In response, Big 12 Commissioner Bob Bowlsby launched an offensive using legal, political, and journalistic means.
He’s fighting to keep his job — and the Big 12 — intact.
Trouble In Paradise
On Wednesday, Bowlsby tried to stop alleged back-channel dealings between schools, ESPN, and other conferences that could unravel the Big 12.
In a cease-and-desist letter leaked to Yahoo Sports, Bowlsby accused media partner ESPN of trying to encourage the conference’s breakup by urging other members to defect to other conferences.
He then went on a media tour.
Bowlsby told USA Today that ESPN is conspiring to break up the Big 12 — because if it ceases to exist, Texas and Oklahoma could join the SEC more quickly. Then he told CBS that the AAC had tried to absorb the conference’s remaining members.

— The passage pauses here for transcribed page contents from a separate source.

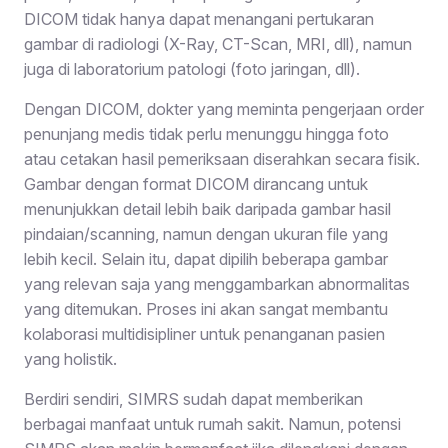
DICOM tidak hanya dapat menangani pertukaran
gambar di radiologi (X-Ray, CT-Scan, MRI, dll), namun
juga di laboratorium patologi (foto jaringan, dll).
Dengan DICOM, dokter yang meminta pengerjaan order
penunjang medis tidak perlu menunggu hingga foto
atau cetakan hasil pemeriksaan diserahkan secara fisik.
Gambar dengan format DICOM dirancang untuk
menunjukkan detail lebih baik daripada gambar hasil
pindaian/scanning, namun dengan ukuran file yang
lebih kecil. Selain itu, dapat dipilih beberapa gambar
yang relevan saja yang menggambarkan abnormalitas
yang ditemukan. Proses ini akan sangat membantu
kolaborasi multidisipliner untuk penanganan pasien
yang holistik.
Berdiri sendiri, SIMRS sudah dapat memberikan
berbagai manfaat untuk rumah sakit. Namun, potensi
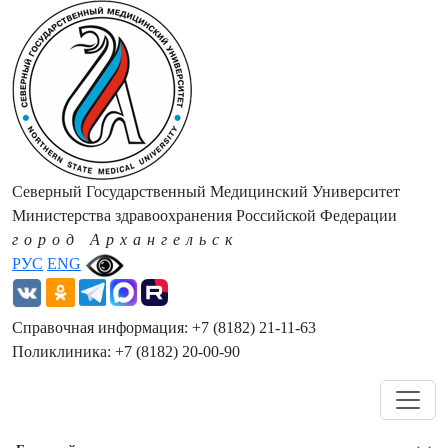
Северный Государственный Медицинский Университет
Министерства здравоохранения Российской Федерации
город Архангельск
РУС
ENG
Справочная информация: +7 (8182) 21-11-63
Поликлиника: +7 (8182) 20-00-90
Навигация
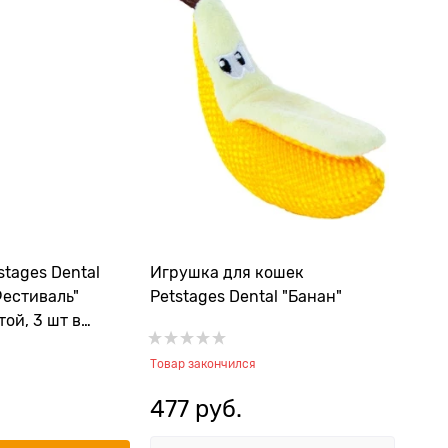
tages Dental
Игрушка для кошек
Фестиваль"
Petstages Dental "Банан"
ой, 3 шт в
Товар закончился
477
 руб.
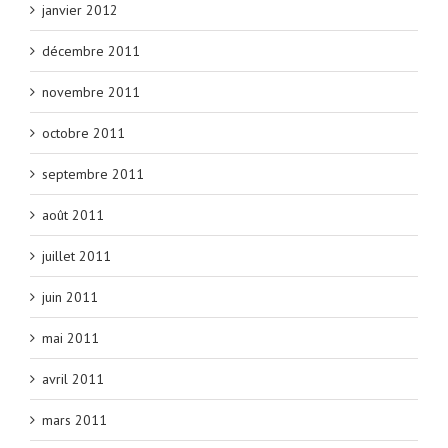
janvier 2012
décembre 2011
novembre 2011
octobre 2011
septembre 2011
août 2011
juillet 2011
juin 2011
mai 2011
avril 2011
mars 2011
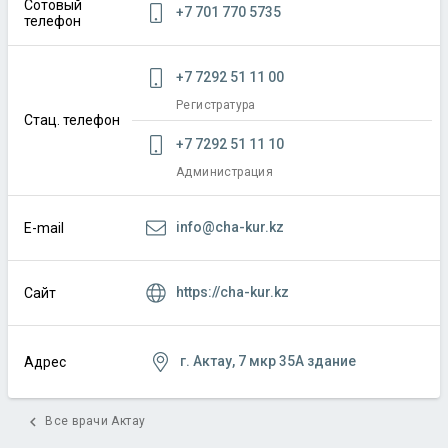
Сотовый
+7 701 770 5735
телефон
+7 7292 51 11 00
Регистратура
Стац. телефон
+7 7292 51 11 10
Администрация
info@cha-kur.kz
E-mail
https://cha-kur.kz
Сайт
г. Актау, 7 мкр 35А здание
Адрес
chevron_left
Все врачи Актау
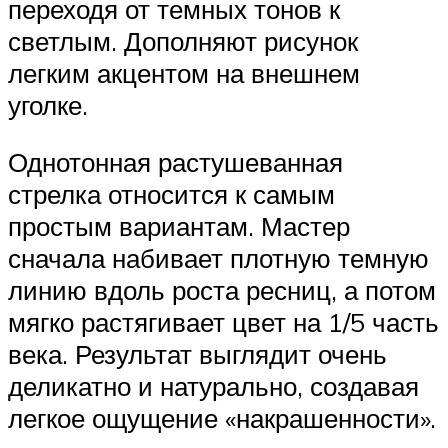
переходя от темных тонов к
светлым. Дополняют рисунок
легким акцентом на внешнем
уголке.
Однотонная растушеванная
стрелка относится к самым
простым вариантам. Мастер
сначала набивает плотную темную
линию вдоль роста ресниц, а потом
мягко растягивает цвет на 1/5 часть
века. Результат выглядит очень
деликатно и натурально, создавая
легкое ощущение «накрашенности».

An ESPN spokesman denied the allegations, saying: “The claims in the letter have no merit.” During a Texas State Senate hearing, Texas President Jay Hartzell also denied that the school spoke with ESPN.

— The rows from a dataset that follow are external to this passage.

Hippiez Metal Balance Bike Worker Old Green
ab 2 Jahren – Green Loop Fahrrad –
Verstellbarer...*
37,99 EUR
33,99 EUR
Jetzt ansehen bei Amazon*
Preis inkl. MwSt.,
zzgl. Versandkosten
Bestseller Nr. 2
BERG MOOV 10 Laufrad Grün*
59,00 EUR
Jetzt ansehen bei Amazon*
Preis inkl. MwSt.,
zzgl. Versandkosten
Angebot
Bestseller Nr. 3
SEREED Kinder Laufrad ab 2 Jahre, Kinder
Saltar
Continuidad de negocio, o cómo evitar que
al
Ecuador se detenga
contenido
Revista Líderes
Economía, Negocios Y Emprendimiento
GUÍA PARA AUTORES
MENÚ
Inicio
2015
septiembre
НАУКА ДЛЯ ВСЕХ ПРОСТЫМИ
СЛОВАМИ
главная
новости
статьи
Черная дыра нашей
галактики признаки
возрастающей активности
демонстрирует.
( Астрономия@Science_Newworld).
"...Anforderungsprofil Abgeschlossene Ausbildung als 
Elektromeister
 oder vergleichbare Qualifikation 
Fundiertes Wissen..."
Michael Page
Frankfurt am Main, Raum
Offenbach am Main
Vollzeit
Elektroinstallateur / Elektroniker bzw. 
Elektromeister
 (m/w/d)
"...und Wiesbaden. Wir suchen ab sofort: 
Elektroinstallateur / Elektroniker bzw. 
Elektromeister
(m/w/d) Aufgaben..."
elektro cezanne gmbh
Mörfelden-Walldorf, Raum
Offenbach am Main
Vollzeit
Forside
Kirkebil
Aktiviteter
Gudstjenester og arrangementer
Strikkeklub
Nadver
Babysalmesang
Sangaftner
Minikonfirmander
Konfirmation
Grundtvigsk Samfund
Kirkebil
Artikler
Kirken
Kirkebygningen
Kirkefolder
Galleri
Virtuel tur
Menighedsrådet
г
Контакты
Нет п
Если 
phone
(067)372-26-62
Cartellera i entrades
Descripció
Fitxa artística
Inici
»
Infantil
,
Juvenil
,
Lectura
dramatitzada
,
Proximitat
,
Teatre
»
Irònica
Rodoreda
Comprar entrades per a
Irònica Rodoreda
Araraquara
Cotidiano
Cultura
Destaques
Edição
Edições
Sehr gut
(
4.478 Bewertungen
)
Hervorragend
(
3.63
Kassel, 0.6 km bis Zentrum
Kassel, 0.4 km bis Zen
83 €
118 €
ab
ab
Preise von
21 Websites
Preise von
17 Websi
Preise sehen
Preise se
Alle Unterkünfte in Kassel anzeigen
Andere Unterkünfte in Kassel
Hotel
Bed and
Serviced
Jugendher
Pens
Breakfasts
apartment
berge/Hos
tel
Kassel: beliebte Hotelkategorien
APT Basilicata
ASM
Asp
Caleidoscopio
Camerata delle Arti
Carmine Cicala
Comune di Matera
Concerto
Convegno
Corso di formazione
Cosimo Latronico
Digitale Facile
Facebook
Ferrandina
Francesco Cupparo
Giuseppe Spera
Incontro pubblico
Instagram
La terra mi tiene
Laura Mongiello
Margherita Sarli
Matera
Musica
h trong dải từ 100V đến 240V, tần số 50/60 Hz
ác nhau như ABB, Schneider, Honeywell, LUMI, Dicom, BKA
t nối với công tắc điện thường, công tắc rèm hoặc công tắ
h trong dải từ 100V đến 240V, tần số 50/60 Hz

“There’s like, three or four levels of unprecedented surprise,” sports attorney and New York Law School professor Dan Lust told FOS.

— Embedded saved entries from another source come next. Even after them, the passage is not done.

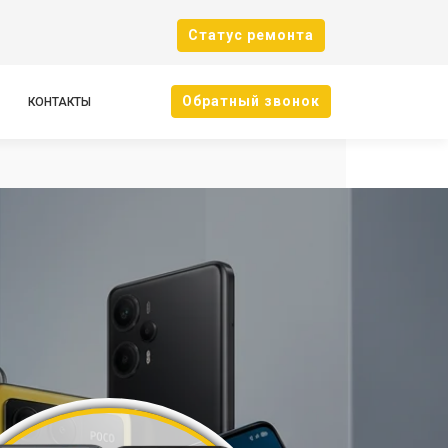
Cтатус ремонта
Oбратный звонок
КОНТАКТЫ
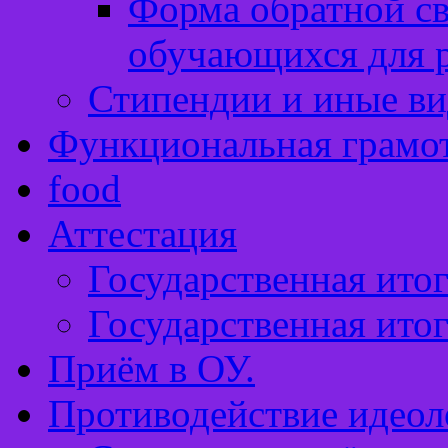
Форма обратной св
обучающихся для 
Стипендии и иные в
Функциональная грамо
food
Аттестация
Государственная итог
Государственная итог
Приём в ОУ.
Противодействие идеол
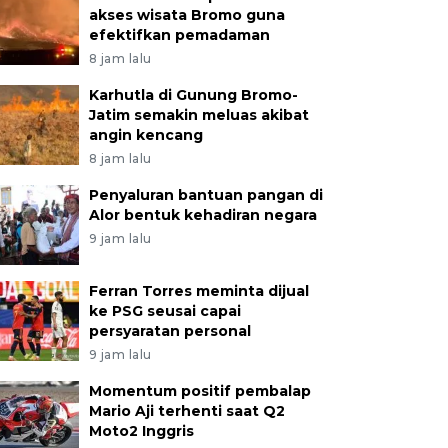
akses wisata Bromo guna
efektifkan pemadaman
8 jam lalu
Karhutla di Gunung Bromo-
Jatim semakin meluas akibat
angin kencang
8 jam lalu
Penyaluran bantuan pangan di
Alor bentuk kehadiran negara
9 jam lalu
Ferran Torres meminta dijual
ke PSG seusai capai
persyaratan personal
9 jam lalu
Momentum positif pembalap
Mario Aji terhenti saat Q2
Moto2 Inggris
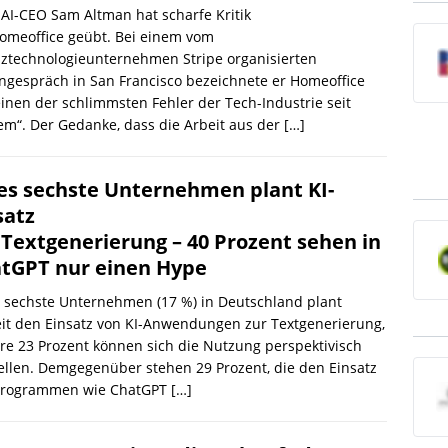
I-CEO Sam Altman hat scharfe Kritik
omeoffice geübt. Bei einem vom
nztechnologieunternehmen Stripe organisierten
gespräch in San Francisco bezeichnete er Homeoffice
einen der schlimmsten Fehler der Tech-Industrie seit
m“. Der Gedanke, dass die Arbeit aus der
[…]
es sechste Unternehmen plant KI-
satz
 Textgenerierung – 40 Prozent sehen in
tGPT nur einen Hype
 sechste Unternehmen (17 %) in Deutschland plant
it den Einsatz von KI-Anwendungen zur Textgenerierung,
re 23 Prozent können sich die Nutzung perspektivisch
ellen. Demgegenüber stehen 29 Prozent, die den Einsatz
Programmen wie ChatGPT
[…]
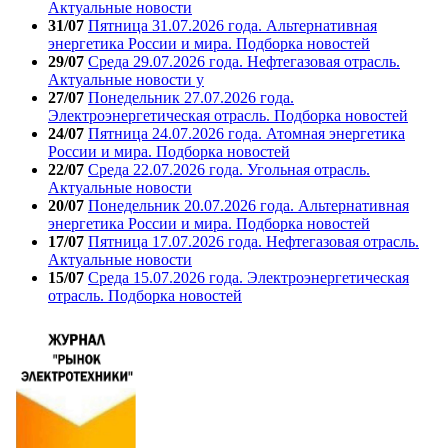
Актуальные новости
31/07
Пятница 31.07.2026 года. Альтернативная
энергетика России и мира. Подборка новостей
29/07
Среда 29.07.2026 года. Нефтегазовая отрасль.
Актуальные новости у
27/07
Понедельник 27.07.2026 года.
Электроэнергетическая отрасль. Подборка новостей
24/07
Пятница 24.07.2026 года. Атомная энергетика
России и мира. Подборка новостей
22/07
Среда 22.07.2026 года. Угольная отрасль.
Актуальные новости
20/07
Понедельник 20.07.2026 года. Альтернативная
энергетика России и мира. Подборка новостей
17/07
Пятница 17.07.2026 года. Нефтегазовая отрасль.
Актуальные новости
15/07
Среда 15.07.2026 года. Электроэнергетическая
отрасль. Подборка новостей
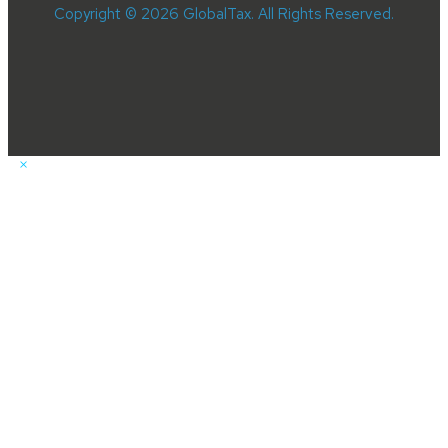
Copyright © 2026 GlobalTax. All Rights Reserved.
×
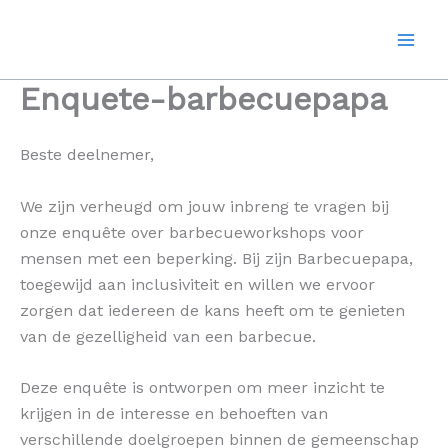
Ga
naar
de
inhoud
Enquete-barbecuepapa
Beste deelnemer,
We zijn verheugd om jouw inbreng te vragen bij
onze enquête over barbecueworkshops voor
mensen met een beperking. Bij zijn Barbecuepapa,
toegewijd aan inclusiviteit en willen we ervoor
zorgen dat iedereen de kans heeft om te genieten
van de gezelligheid van een barbecue.
Deze enquête is ontworpen om meer inzicht te
krijgen in de interesse en behoeften van
verschillende doelgroepen binnen de gemeenschap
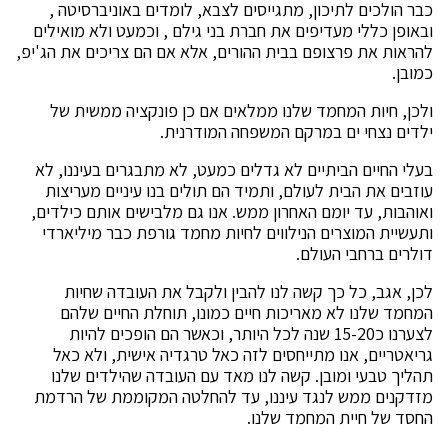
כבר הולכים לתיכון, מתגייסים לצבא, לומדים באוניברסיטה ,
ובאופן כללי מעדיפים את חברת בני גילם , וכמעט ולא מואילים
להראות את פרצופם בבית ההורים, אלא אם הם צריכים את הג'יפ,
כמובן.
ולכן, חיות המחמד שלנו ממלאים אם כן פונקציה ממשית של
ילדים נצחי ים במרקם המשפחה המודרנית.
בעלי החיים הביתיים לא גדלים כמעט, לא מתבגרים בעיננו, לא
עוזבים את הבית לעולם, ותמיד הם תולים בנו עיניים מעריצות
ואוהבות, עד יומם האחרון ממש. אנו גם מלבישים אותם כילדים,
ותעשיית המוצרים הנילווים לחיות מחמד גורפת כבר מיליארדי
דולרים ברחבי העולם.
לכן, אגב, כל כך קשה לנו להבין ולקבל את העובדה שחיות
המחמד שלנו לא מאריכות חיים כמונו, תוחלת החיים שלהם
לצערנו כ15-20 שנה לכל היותר, וכאשר הם הופכים להיות
גריאטריים, אנו מתייחסים לזה כאל טרגדיה אישית, ולא כאל
תהליך טבעי ומובן. קשה לנו מאד עם העובדה שהילדים שלנו
מזדקנים ממש לנגד עיננו, עד להחלטה המקוממת של הרדמת
החסד של חיית המחמד שלנו.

What’s next? During the Texas Senate’s five-and-half-hour long hearing on “the future of college sports,” Bowlsby said he and ESPN had agreed to take their grievances behind closed doors. But he also claimed that Oklahoma and Texas have violated the conference’s bylaws in another way — by failing to notify the Big 12 of their conversations with the SEC quickly enough.
But Lust pointed out that Bowlsby has the “real likelihood of looking very hypocritical.” To save the Big 12, Bowlsby may have to engage in some back-channeling of his own to recruit other members or combine with another conference.
Bowlsby said the conference has already considered other options, though they have not formally reached out to any other schools yet. But lo and behold, Bowlsby met with Pac-12 Commissioner George Kliavkoff on Tuesday to discuss working together, according to The Athletic.
Political Posturing
On Monday, Bowlsby employed more than just media and legal threats to save his conference: He got patriotic.
Bowlsby appeared to ask the state legislature if allowing an SEC “super-conference” was worth losing our Olympic bragging rights.
“The greatest threat to the United States Olympic Movement is this sort of money grab,” he said.
Arizona State history professor Victoria Jackson recently explained this phenomenon: The revenue from football and men’s basketball funds collegiate olympic sports, and thus our olympic pipeline. So if one conference gobbles up all the football money, Bowlsby implied, those teams will be cut. The U.S. can kiss our medal haul goodbye.